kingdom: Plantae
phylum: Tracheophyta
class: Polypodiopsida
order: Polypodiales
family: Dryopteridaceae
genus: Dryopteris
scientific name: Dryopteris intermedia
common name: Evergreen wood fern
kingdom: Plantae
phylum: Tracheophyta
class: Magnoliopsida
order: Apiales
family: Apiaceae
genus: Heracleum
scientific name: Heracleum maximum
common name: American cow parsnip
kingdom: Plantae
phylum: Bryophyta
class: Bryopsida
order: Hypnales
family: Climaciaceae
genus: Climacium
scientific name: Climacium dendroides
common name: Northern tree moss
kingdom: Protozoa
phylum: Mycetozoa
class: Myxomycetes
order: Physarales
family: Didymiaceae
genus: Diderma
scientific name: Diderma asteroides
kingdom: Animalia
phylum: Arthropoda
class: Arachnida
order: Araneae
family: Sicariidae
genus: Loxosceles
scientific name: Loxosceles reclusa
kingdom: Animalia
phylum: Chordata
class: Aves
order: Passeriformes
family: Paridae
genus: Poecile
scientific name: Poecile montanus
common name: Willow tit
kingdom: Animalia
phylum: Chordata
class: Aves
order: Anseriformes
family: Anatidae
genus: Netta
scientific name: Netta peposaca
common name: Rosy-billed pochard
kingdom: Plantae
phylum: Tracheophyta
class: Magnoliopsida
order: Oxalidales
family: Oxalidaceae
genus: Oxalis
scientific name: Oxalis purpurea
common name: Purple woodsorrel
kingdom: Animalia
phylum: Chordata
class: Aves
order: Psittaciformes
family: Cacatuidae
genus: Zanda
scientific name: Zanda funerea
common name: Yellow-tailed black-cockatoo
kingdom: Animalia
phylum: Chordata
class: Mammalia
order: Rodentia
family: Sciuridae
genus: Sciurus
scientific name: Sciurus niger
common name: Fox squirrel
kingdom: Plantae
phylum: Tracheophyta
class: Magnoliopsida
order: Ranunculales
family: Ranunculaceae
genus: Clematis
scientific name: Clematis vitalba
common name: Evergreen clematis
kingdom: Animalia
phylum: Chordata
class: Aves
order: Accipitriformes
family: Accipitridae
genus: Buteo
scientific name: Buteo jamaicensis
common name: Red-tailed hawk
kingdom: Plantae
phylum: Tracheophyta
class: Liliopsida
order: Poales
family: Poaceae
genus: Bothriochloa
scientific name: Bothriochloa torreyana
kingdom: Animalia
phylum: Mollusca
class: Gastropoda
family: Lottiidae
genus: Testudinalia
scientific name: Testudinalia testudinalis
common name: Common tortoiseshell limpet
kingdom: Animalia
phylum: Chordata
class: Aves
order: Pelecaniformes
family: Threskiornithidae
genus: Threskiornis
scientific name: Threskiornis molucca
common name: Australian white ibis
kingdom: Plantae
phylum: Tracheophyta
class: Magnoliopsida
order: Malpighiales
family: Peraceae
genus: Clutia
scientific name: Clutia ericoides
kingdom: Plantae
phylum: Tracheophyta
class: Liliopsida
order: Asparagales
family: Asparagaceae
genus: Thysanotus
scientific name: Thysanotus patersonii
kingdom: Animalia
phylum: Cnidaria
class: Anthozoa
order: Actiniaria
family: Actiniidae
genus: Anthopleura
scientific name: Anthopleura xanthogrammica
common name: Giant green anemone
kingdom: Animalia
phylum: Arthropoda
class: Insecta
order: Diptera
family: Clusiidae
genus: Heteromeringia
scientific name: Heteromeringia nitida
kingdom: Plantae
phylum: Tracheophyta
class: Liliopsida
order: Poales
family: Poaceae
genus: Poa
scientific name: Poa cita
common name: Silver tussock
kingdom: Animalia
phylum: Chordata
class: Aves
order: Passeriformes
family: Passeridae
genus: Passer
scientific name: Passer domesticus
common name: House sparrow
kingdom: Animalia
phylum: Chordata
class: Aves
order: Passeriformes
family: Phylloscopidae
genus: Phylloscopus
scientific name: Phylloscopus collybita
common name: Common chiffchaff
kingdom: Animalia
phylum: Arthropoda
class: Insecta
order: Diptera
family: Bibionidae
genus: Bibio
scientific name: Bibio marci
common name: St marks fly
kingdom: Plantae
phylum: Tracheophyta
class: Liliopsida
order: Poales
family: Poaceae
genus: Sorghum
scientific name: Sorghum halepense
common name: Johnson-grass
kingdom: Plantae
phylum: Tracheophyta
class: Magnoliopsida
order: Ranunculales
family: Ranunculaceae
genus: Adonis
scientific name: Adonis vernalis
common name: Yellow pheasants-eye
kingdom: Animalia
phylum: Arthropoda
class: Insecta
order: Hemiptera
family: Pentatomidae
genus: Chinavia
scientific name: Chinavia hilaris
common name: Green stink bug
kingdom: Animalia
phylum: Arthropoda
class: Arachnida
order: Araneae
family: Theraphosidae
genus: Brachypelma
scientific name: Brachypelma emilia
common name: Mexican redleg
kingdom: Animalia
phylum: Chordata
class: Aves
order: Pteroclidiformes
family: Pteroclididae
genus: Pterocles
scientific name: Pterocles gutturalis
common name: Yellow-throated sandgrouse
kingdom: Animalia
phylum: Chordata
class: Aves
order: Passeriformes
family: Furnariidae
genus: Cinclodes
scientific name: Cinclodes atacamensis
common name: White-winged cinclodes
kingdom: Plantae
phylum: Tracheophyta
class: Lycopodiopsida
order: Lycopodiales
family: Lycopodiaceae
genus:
========================================
(WRITTEN EXERCISE)
Copy every line of the items above that contains the string "Yellow", treating uppercase and lowercase letters as distinct.

(EXERCISE RESPONSE)
common name: Yellow-tailed black-cockatoo
common name: Yellow pheasants-eye
common name: Yellow-throated sandgrouse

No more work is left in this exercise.